House of the Dragon Season 2 word rareness & search trends

Motivation¶

I normally browse Reddit for discussion after a show, as one typically does. In one of House of the Dragon Season 2 episodes, one of the comments in the discussion threads was kinda jokingly say how adults learn new words, like “comportment”, due to the show. Sadly, I don’t remember the exact comment and I couldn’t search for it, so I can’t credit that. Sorry internet stranger!

Anyway, this prompted me to ask whether or not people would typically search for weird / rare words used in the show, at least in this season. As in, would there be higher search trends for rarer words used in the show?

Hence, I set out to collect the scripts from season 2 using Springfield! Springfield!, cross-reference with characters’ names from IMDB with cinemagoer to also construct show-specific words, and then collect trends using DataforSEO API. The words’ usage metrics, including how rare they are (via wordfreq) and the relative usage in the show compared to their baseline frequencies, are then compared with the search trends.

I was able to find many rare words that were highly searched possibly due to the show. In addition, it seems that the rarer (i.e. low baseline freqeuncies) and more relatively used the words, the higher people seem to search for them, possibly to look up their meanings. And of course, show-specific words have much higher search trends overall.

Requirements¶

First, install the Python requirements with:

pip install -r requirements.txt

Additionally make is also required. However, this can be bypassed by just manually copying the commands in Makefile.

To collect trends data from DataforSEO API, an account and API key are needed to fill .env file (as examplified by .env.example).

Data collection¶

First collect the scripts of season 2 of House of the Dragon from Springfield! Springfield! can be downloaded using:

make download-scripts

The scripts would be downloaded into data/house-of-the-dragon-2022_scripts.json.

Additionally the some NLP models / data are also needed:

make download-nlp-essentials

Then head over to collect.ipynb notebook to process the scripts for word extraction, filtering and trend data collection using DataforSEO API.

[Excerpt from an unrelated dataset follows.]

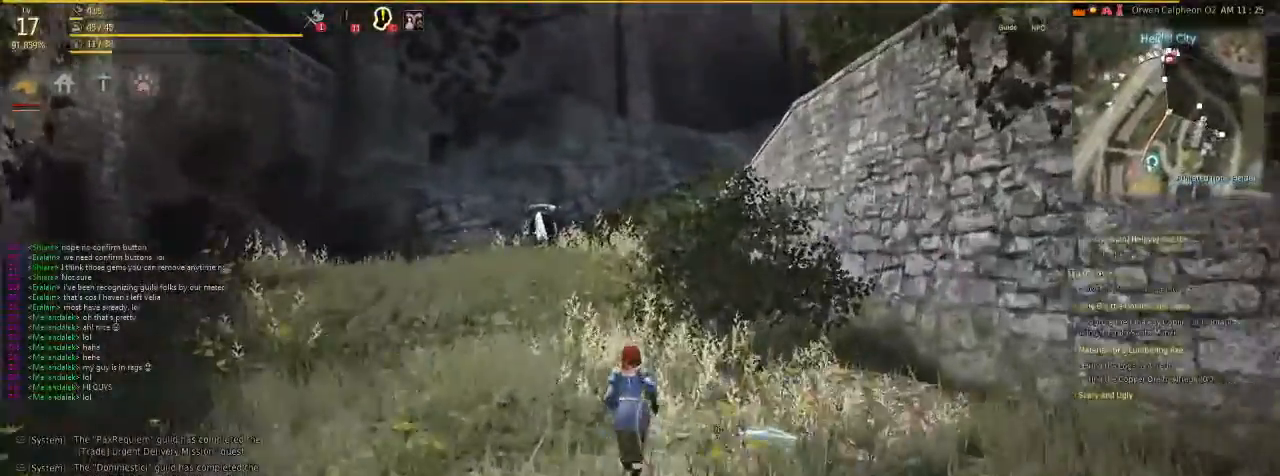
{"keys": ["f"], "mouse": [], "events": []}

This notebook requires API key by creating an account with DataforSEO. Create .env from an example .env.example with what’s needed in that file.

Visualization¶

The data are processed and visualized in the visualize.ipynb notebook.

This combines data from the show’s word usage data (i.e. via scripts) and search trends data from DataforSEO:

hotd-s2-words.csv: processed word usage from show S2 scripts.
data4seo-word-trends-[90d,12m].json: keyword trends data using DataforSEO API.

These data are processed and combined to output the following figures (in figures folder):

hotds2-rare-word-trends.svg: Rare word trends (90d)
hotds2-stacked-word-trends-colored-by-base_freq_quartile.svg: Individual word trends (more coarse), colored and sorted by word rareness
hotds2-stacked-word-trends-colored-by-log10_ratio_quartile.svg: Individual word trends (more coarse), colored and sorted by their relative usage in the show scripts
hotds2-bulk-agg-word-trends.svg: Bulk trends across time
hotds2-after-air-trends-vs-usage.svg: Aggregate trends after show air and word’s usage metrics

Results¶

Trends of highly used rare (non show-specific) words that possibly increase because of the show. — Figure 1:Trends of highly used rare (non show-specific) words that *possibly* increase because of the show.

First off, Figure 1 plots trends of rare words that are highly used and have high search trend peaks after the show airs. Each horizontal line is a compressed search trend of a word. Thin vertical lines show when each episode airs. Small black dots indicate when the word appears in an episode (a word can appear in many episodes). Vertical ticks on trend lines mark detected trend peaks. Gray ticks are peaks before the word appears in Season 2. Colored peaks signify the episode the word first appears in Season 2.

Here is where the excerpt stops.